Maxi inchiesta tangenti, dopo 9 anni prosciolto l'imprenditore Vidoni

Venerdì 12 Aprile 2024 di R.U.
Delle toghe (archivio)

UDINE - Dopo nove anni si è chiusa la vicenda giudiziaria dell’imprenditore Giuliano Vidoni, coinvolto nel 2015 nell’indagine “Dama nera” della Guardia di Finanza, inchiesta in cui erano finiti dirigenti e funzionari dell’Anas, oltre a titolari di imprese che avevano vinto appalti per opere pubbliche milionarie. Come fa sapere il suo legale, Luca Ponti, per Vidoni, al termine del lungo processo che ne è seguito, è caduta l’accusa, pesantissima, di corruzione, per cui il Collegio giudicante ha dichiarato il non doversi procedere.

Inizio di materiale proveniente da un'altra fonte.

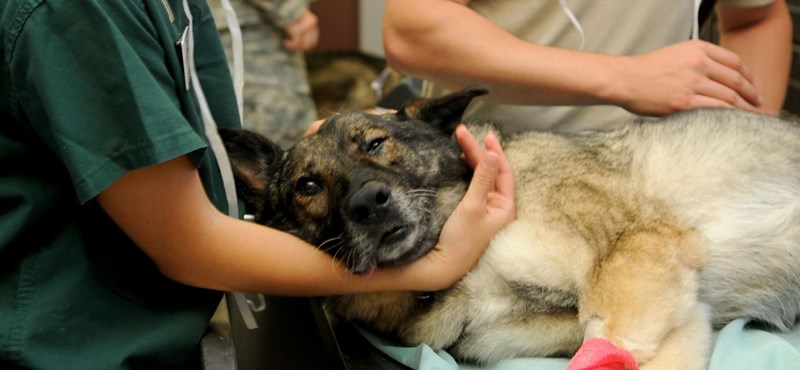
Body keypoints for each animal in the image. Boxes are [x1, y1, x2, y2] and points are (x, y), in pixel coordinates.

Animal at [220, 87, 800, 370]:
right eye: (308, 185)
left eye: (376, 143)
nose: (368, 202)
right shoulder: (675, 311)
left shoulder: (635, 252)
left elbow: (611, 337)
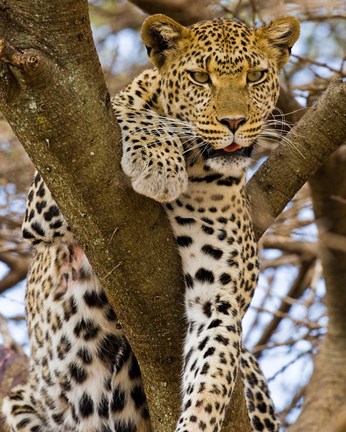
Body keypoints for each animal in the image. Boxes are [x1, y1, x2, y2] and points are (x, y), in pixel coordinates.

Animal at [2, 12, 300, 432]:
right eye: (200, 77)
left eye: (256, 76)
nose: (234, 122)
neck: (197, 164)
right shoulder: (48, 197)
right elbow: (134, 112)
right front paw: (159, 163)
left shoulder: (218, 304)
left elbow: (209, 384)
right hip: (22, 403)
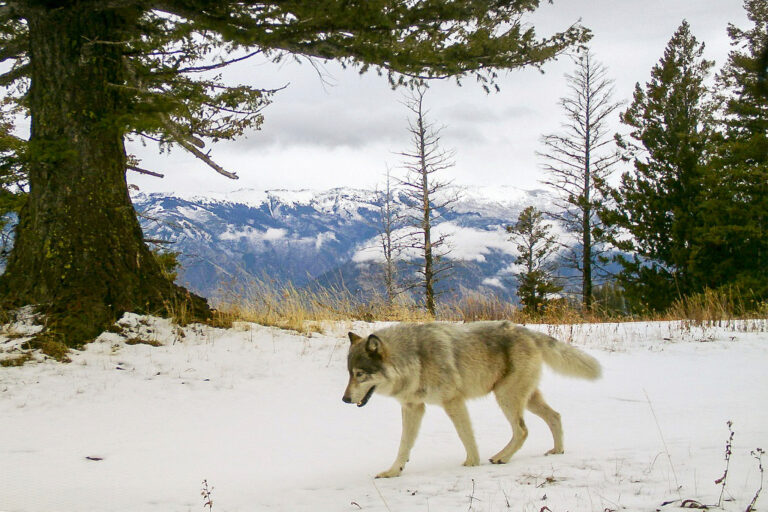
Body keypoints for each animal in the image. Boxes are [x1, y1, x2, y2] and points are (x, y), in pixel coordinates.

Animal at [342, 321, 601, 478]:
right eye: (349, 374)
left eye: (360, 374)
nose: (344, 399)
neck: (415, 359)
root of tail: (527, 331)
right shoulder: (413, 407)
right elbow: (404, 444)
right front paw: (393, 472)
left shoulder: (453, 401)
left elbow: (465, 435)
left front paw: (472, 464)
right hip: (525, 399)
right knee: (555, 416)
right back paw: (557, 450)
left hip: (506, 397)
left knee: (522, 430)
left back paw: (501, 457)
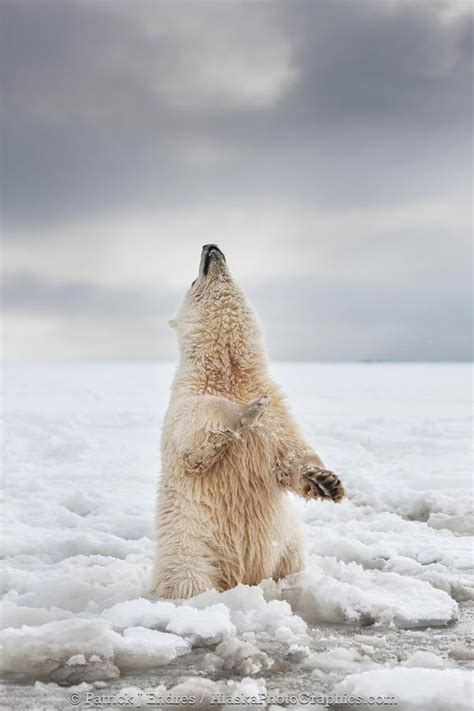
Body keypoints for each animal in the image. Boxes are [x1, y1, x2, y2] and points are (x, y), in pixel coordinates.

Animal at [152, 245, 344, 600]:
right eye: (194, 280)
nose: (210, 247)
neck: (229, 370)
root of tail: (241, 579)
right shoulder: (187, 398)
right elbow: (195, 434)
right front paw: (248, 411)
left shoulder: (279, 407)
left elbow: (290, 453)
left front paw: (327, 481)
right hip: (189, 549)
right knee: (189, 580)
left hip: (288, 544)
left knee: (291, 561)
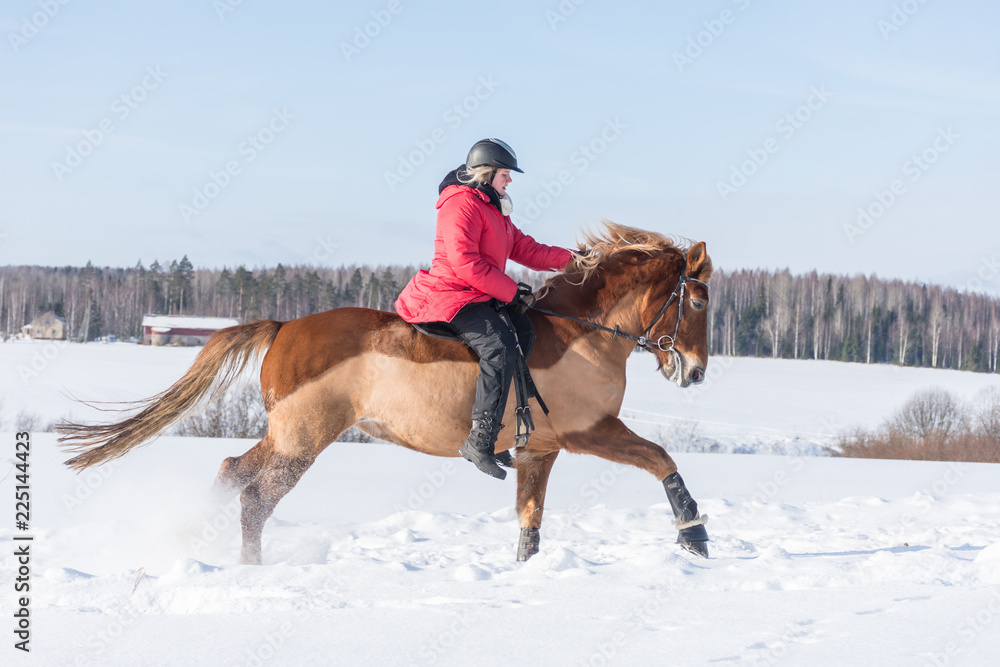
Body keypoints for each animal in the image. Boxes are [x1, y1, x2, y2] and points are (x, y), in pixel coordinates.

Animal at [58, 222, 715, 565]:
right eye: (700, 300)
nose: (696, 373)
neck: (584, 333)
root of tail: (284, 326)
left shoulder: (540, 450)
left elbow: (529, 524)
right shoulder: (590, 431)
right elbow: (661, 458)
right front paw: (695, 536)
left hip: (289, 436)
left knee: (238, 479)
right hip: (301, 438)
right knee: (250, 490)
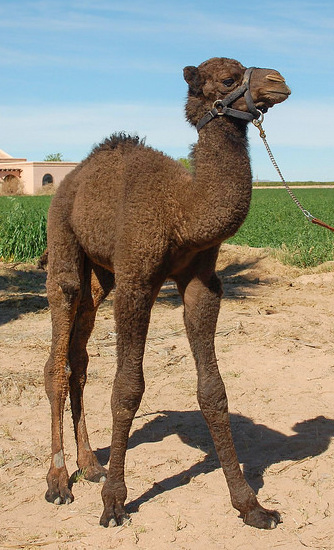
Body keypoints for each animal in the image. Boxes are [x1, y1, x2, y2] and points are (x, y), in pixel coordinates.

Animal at [43, 55, 290, 532]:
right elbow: (127, 389)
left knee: (79, 357)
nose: (279, 81)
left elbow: (213, 390)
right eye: (229, 78)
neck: (184, 211)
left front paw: (251, 505)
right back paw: (59, 481)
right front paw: (114, 503)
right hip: (62, 242)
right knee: (56, 358)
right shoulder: (137, 279)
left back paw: (90, 464)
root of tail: (70, 180)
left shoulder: (201, 281)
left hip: (101, 275)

La contestazione è stata riqualificata in indebita erogazione di somme, per cui è intervenuta la prescrizione. Il legale precisa che Vidoni quindi è stato riconosciuto vittima di concussione ambientale. Con la sentenza, di cui è stato pubblicato il dispositivo, la Vidoni spa Fallimento e la Società italiana costruzioni stradali sono state invece condannate alla sanzione amministrativa pecuniaria pari a 100 quote per ciascun ente, del valore di 103 euro ciascuna, oltre che al pagamento delle spese processuali.


LA VICENDA
Con il verdetto uscito dalla sentenza romana, si è conclusa così una vicenda iniziata nel 2015, quando Vidoni, inizialmente accusato di corruzione nell’inchiesta per le tangenti Anas, era finito agli arresti domiciliari ad ottobre 2015, per poi vedersi revocare la misura a marzo del 2016, quando l’imprenditore aveva riottenuto la sua libertà, pur con l’obbligo di firma. La difesa di Vidoni, fin dai primi interrogatori, come riportato dalle cronache di allora, aveva sostenuto che l’imprenditore, che nove anni fa era a capo di una realtà con quasi 400 dipendenti, si sarebbe di fatto visto “costretto” a pagare i funzionari romani infedeli per vedere onorati, almeno parzialmente, i crediti che la sua società vantava, per una serie di lavori già eseguiti (crediti, che, secondo i calcoli della difesa, ammonterebbero a circa 40 milioni), e cercare così di salvare la propria impresa. Dietro la vicenda giudiziaria, anche la cronaca della fine di una realtà imprenditoriale. Come rileva l’avvocato di Vidoni, in seguito all’inchiesta, la situazione era precipitata, come in una tempesta perfetta, perché l’imprenditore si era visto da un lato sospendere i pagamenti da parte dell’Anas e dall’altro aveva assistito alla risoluzione degli appalti in essere con l’azienda che per conto del ministero gestisce la rete stradale e autostradale, perché non riusciva a mantenere i tempi previsti. Vidoni aveva quindi chiesto il concordato preventivo, ma non era riuscito ad ottenerlo. Quindi, era arrivata la pagina più buia per la già florida realtà imprenditoriale friulana.
Secondo l’avvocato Ponti, all’esito del processo, resta anche l’amarezza per un’azienda che, se non si fosse innescato questo “cortocircuito” per dei presupposti che poi la sentenza ha ritenuto non sussistenti, si sarebbe potuta salvare. «Il fallimento si sarebbe evitato se ci avessero pagato per tempo non facendo il concordato». «A questo punto ci riserviamo di leggere la sentenza e di attivare azioni di tutela per rivalerci dell’ingiustizia subita», dice Ponti. Ritenuta a questo punto dal difensore «pacifica la richiesta di riparazione per l’ingiusta detenzione e la richiesta di risarcimento verso le persone che hanno costretto Vidoni a pagare».